La polarización extrema y el bloqueo permanente entre partidos han generado un profundo desapego democrático. La política se percibe como un campo de batalla estéril, más preocupada por humillar al adversario que por resolver problemas reales. Este clima no solo desgasta a las instituciones: empuja a sectores crecientes de la sociedad, especialmente jóvenes, a buscar refugio en discursos autoritarios que prometen acabar con el conflicto a golpe de orden.
La ultraderecha se alimenta de ese hartazgo, pero no lo crea sola. La política convertida en ruido constante, en insulto y en trinchera permanente hace un flaco favor a la calidad democrática y allana el camino a soluciones autoritarias.
La izquierda tiene que reaccionar, y hacerlo de manera inmediata. Repetir una y otra vez el mantra de “que viene el lobo” se ha vuelto insuficiente cuando el lobo lleva años rondando el bosque y, a ojos de una parte del electorado, la catástrofe prometida no se ha materializado. No porque su acción sea inofensiva, sino porque nadie ha logrado explicarlo ni enfrentarlo con políticas decididas, visibles y que redistribuyan justicia social.

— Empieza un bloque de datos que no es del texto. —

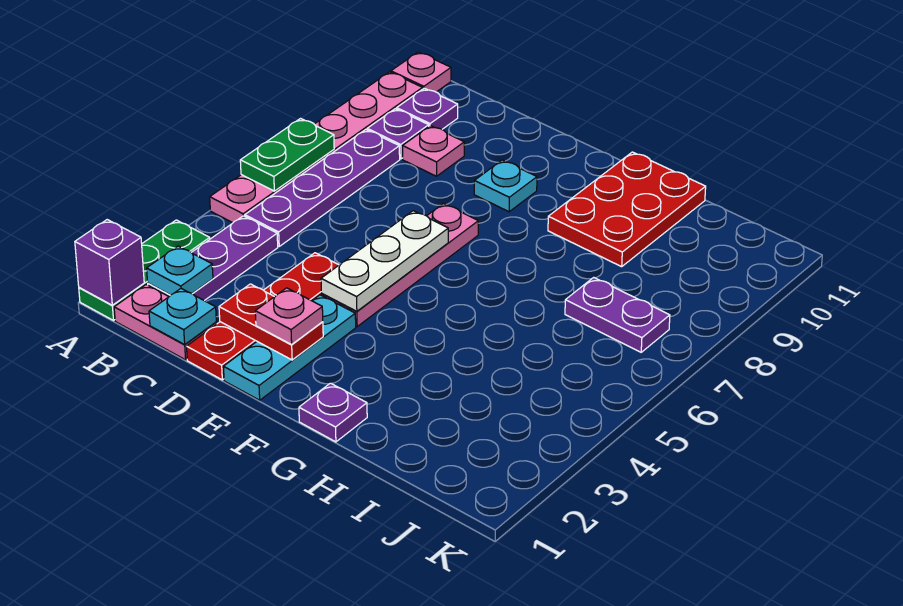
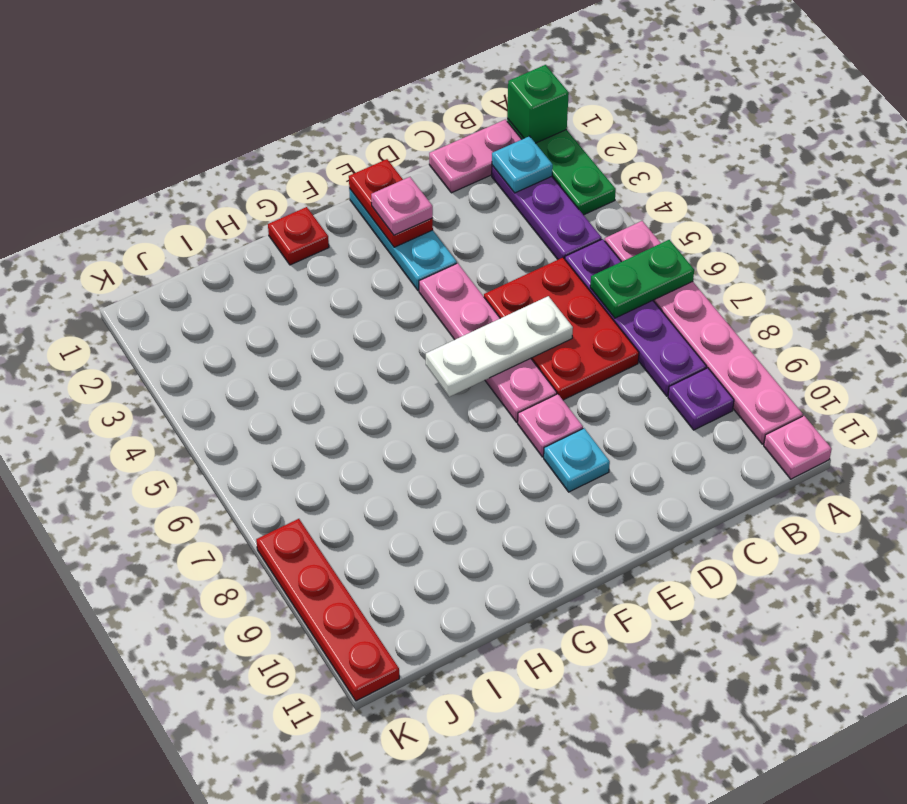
purple brick A1 level 2 -> green brick A1 level 2
green plate A6:A7 level 2 -> green plate A6:B6 level 2
purple plate B10 level 1 -> none
cyan plate C1 level 2 -> none
pink plate C9 level 1 -> pink plate E8 level 1
red plate D1:D4 level 1 -> red plate K8:K11 level 1
red plate D2:E2 level 2 -> red plate E1:E2 level 2
white plate E4:E6 level 2 -> white plate D6:F6 level 2
purple plate G1 level 1 -> red plate G1 level 1
red plate G9:H11 level 1 -> red plate C5:D7 level 1
purple plate I7:J7 level 1 -> none

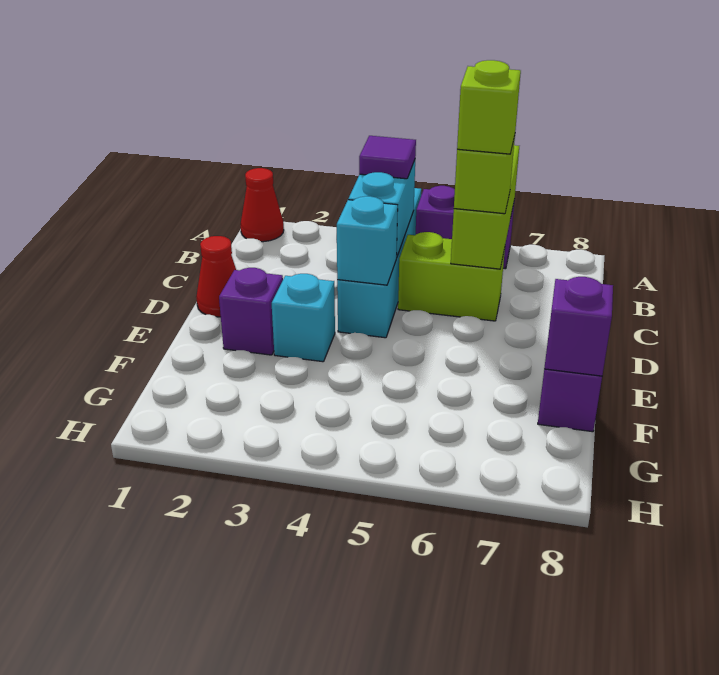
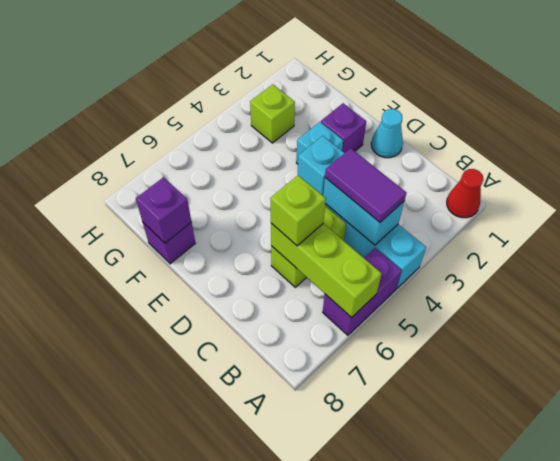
purple tile B4 level 3 -> purple tile B4:C4 level 3
lime brick C6 level 4 -> lime brick G3 level 1
red cone D1 level 1 -> cyan cone D1 level 1

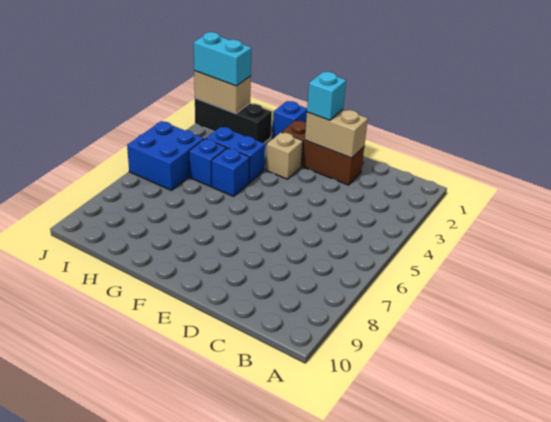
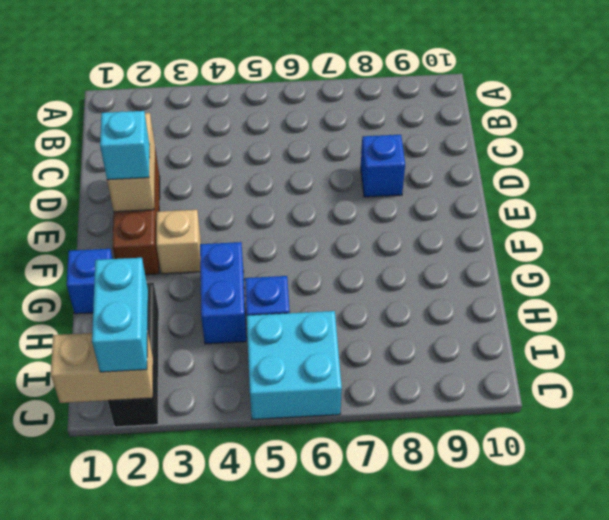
blue brick G5 level 1 -> blue brick D8 level 1
tan brick I2:J2 level 2 -> tan brick J1:J2 level 2
blue brick I5:J6 level 1 -> cyan brick I5:J6 level 1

España se desplaza hacia posturas más conservadoras, no por un súbito cambio de mentalidad, sino por la acumulación de frustraciones sin resolver, compromisos incumplidos y renuncias asumidas como inevitables. Si el PSOE insiste en afrontar este viraje solo desde la tibieza y la nula autocrítica, corre el riesgo de quedarse sin herramientas para responder. Y, lo que es aún más grave, sin un relato que conecte con la ciudadanía.
Porque cuando el miedo deja de funcionar, ya no hay excusas. Solo queda la política. Y ahí, sin valentía, sin conflicto y sin propuestas transformadoras, los espantajos no sirven de nada. Lo que falta no es advertencia. Es coraje.